Microsoft DirectX 8.0 (Visual Basic)

The Power of DirectX Graphics

Microsoft® Direct3D® is designed to enable world-class game and interactive three-dimensional (3-D) graphics on a computer running Microsoft Windows®. It is a drawing interface that provides device-dependent access to 3-D video-display hardware in a device-independent manner.

Direct3D is a low-level 3-D API that is ideal for developers who need to port games and other high-performance multimedia applications to the Windows operating system. Direct3D provides a device-independent way for applications to communicate with accelerator hardware at a low level.

Direct3D is a software interface that provides direct access to display devices while maintaining compatibility with the Windows graphics device interface (GDI), providing a device-independent way for games and Windows subsystem software, such as three-dimensional (3-D) graphics packages, to gain access to the features of specific display devices.

Direct3D provides excellent game graphics on computers running Windows 95 or later, or Windows 2000.

Some of the advanced features of Direct3D are:

These features combine to enable you to write applications that easily outperform standard Windows GDI-based applications and even MS-DOS applications.

The world management of Direct3D is based on vertices, polygons, and commands that control them. It enables immediate access to the transformation, lighting, and rasterization 3-D graphics pipeline. If hardware isn't present to accelerate rendering, Direct3D offers robust software emulation.

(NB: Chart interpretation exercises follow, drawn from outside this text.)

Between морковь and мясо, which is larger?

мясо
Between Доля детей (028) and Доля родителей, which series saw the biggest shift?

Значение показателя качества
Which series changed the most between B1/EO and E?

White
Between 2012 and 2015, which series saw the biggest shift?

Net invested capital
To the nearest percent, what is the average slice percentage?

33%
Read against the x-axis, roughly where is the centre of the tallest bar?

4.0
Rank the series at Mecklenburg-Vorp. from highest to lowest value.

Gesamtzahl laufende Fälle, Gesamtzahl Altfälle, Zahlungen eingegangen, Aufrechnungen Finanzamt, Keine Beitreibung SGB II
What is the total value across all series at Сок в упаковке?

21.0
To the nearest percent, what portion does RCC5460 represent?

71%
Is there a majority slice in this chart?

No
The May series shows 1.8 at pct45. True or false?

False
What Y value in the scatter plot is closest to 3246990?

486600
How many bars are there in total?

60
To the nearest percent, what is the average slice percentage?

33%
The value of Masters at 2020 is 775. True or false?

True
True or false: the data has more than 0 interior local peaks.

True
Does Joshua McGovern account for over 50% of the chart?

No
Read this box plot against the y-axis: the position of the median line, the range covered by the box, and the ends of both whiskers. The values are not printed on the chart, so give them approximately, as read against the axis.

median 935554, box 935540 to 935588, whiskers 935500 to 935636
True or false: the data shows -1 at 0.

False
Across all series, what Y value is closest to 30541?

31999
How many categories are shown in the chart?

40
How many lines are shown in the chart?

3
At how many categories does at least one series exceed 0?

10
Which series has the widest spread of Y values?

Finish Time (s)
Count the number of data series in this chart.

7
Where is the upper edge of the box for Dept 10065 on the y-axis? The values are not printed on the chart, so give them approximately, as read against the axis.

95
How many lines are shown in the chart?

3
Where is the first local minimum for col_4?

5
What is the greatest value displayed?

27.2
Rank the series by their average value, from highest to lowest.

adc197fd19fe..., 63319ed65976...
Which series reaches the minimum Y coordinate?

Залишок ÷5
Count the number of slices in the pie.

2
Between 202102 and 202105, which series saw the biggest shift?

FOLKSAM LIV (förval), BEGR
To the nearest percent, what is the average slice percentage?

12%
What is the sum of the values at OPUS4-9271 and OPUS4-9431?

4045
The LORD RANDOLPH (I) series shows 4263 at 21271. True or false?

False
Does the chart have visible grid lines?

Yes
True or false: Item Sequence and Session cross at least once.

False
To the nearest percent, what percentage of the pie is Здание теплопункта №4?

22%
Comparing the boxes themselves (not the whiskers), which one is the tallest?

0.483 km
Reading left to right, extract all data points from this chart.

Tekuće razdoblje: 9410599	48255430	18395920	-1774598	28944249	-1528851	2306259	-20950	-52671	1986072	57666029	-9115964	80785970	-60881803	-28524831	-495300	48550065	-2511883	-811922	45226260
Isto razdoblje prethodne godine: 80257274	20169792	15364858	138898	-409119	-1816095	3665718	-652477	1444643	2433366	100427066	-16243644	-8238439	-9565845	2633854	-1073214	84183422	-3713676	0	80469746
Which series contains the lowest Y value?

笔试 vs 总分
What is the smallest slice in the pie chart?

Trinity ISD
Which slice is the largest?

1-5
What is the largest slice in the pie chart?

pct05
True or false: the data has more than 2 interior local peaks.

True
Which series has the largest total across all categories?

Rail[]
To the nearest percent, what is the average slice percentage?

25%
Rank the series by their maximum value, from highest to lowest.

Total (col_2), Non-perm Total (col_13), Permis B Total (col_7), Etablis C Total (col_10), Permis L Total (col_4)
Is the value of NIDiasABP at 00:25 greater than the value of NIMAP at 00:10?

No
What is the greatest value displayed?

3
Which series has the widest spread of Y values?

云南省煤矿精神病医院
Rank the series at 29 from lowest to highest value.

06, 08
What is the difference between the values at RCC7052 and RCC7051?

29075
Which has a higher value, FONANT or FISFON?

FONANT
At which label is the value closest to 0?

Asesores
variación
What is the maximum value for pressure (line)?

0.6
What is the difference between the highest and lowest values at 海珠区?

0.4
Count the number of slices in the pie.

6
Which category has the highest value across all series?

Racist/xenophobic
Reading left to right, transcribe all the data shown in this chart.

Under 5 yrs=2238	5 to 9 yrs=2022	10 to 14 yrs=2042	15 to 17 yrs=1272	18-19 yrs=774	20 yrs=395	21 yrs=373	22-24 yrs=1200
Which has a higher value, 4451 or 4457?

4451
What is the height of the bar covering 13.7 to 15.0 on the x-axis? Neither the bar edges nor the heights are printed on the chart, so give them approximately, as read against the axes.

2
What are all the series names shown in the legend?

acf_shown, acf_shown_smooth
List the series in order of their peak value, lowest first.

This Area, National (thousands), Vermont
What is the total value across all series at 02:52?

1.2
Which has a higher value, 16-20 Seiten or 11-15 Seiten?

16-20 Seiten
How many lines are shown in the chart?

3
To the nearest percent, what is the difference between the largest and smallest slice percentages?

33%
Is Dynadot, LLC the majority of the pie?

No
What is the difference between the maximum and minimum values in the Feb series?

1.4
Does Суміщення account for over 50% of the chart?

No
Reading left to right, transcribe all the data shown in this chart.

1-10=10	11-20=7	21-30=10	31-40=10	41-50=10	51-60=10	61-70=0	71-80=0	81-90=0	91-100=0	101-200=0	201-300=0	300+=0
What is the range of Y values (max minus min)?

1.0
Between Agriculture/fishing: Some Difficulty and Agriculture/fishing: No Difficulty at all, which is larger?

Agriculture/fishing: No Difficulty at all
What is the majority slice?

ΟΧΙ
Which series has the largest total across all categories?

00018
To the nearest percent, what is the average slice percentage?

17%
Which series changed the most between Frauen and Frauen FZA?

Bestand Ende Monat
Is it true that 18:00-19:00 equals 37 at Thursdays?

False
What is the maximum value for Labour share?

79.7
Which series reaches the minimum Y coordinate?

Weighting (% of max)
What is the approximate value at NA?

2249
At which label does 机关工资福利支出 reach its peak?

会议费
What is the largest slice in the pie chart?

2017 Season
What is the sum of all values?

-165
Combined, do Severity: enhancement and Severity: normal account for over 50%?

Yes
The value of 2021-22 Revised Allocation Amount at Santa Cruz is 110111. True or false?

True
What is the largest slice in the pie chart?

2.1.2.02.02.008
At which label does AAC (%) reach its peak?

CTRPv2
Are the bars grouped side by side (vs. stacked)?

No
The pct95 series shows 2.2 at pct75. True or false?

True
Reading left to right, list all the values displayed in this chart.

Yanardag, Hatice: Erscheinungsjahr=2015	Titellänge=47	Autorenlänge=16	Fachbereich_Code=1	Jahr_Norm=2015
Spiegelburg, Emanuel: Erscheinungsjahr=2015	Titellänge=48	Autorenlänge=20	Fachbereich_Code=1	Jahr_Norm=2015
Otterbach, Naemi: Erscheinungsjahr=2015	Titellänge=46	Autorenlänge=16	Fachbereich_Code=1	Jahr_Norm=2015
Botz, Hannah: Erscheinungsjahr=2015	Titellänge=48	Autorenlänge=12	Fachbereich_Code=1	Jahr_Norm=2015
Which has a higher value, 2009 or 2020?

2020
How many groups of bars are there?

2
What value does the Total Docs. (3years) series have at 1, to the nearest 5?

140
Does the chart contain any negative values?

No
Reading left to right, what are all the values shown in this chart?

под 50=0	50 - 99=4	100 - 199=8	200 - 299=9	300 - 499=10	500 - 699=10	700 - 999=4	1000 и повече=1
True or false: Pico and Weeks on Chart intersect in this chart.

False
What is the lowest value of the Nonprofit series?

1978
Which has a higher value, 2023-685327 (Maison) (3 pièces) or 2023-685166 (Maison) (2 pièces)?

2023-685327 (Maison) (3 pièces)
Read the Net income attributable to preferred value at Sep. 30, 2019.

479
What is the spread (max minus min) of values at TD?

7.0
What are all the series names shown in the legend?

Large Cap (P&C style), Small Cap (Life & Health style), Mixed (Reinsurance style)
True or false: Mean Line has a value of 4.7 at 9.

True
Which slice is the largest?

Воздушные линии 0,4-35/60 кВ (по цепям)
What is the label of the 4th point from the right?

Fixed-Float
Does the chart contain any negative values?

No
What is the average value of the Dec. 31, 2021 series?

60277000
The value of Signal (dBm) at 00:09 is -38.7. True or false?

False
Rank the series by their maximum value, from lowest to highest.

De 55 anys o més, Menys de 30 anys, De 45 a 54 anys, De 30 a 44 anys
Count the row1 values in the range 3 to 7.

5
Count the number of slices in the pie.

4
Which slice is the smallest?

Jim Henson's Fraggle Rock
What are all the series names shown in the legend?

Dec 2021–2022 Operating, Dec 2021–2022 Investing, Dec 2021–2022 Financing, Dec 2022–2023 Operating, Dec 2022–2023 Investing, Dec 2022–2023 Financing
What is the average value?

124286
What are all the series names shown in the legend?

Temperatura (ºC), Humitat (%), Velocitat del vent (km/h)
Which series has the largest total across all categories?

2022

Direct3D provides simple and straightforward methods to set up and render a 3-D scene. The key set of rendering methods is referred to as DrawPrimitive methods. They enable applications to render one or more objects in a scene with a single method call. For more information about these methods, see Rendering Primitives.

Direct3D enables a low-overhead connection to 3-D hardware. This comes at a price, however. You must provide explicit calls for transformations and lighting, you must provide all the necessary matrices, and you must determine what kind of hardware is present and its capabilities.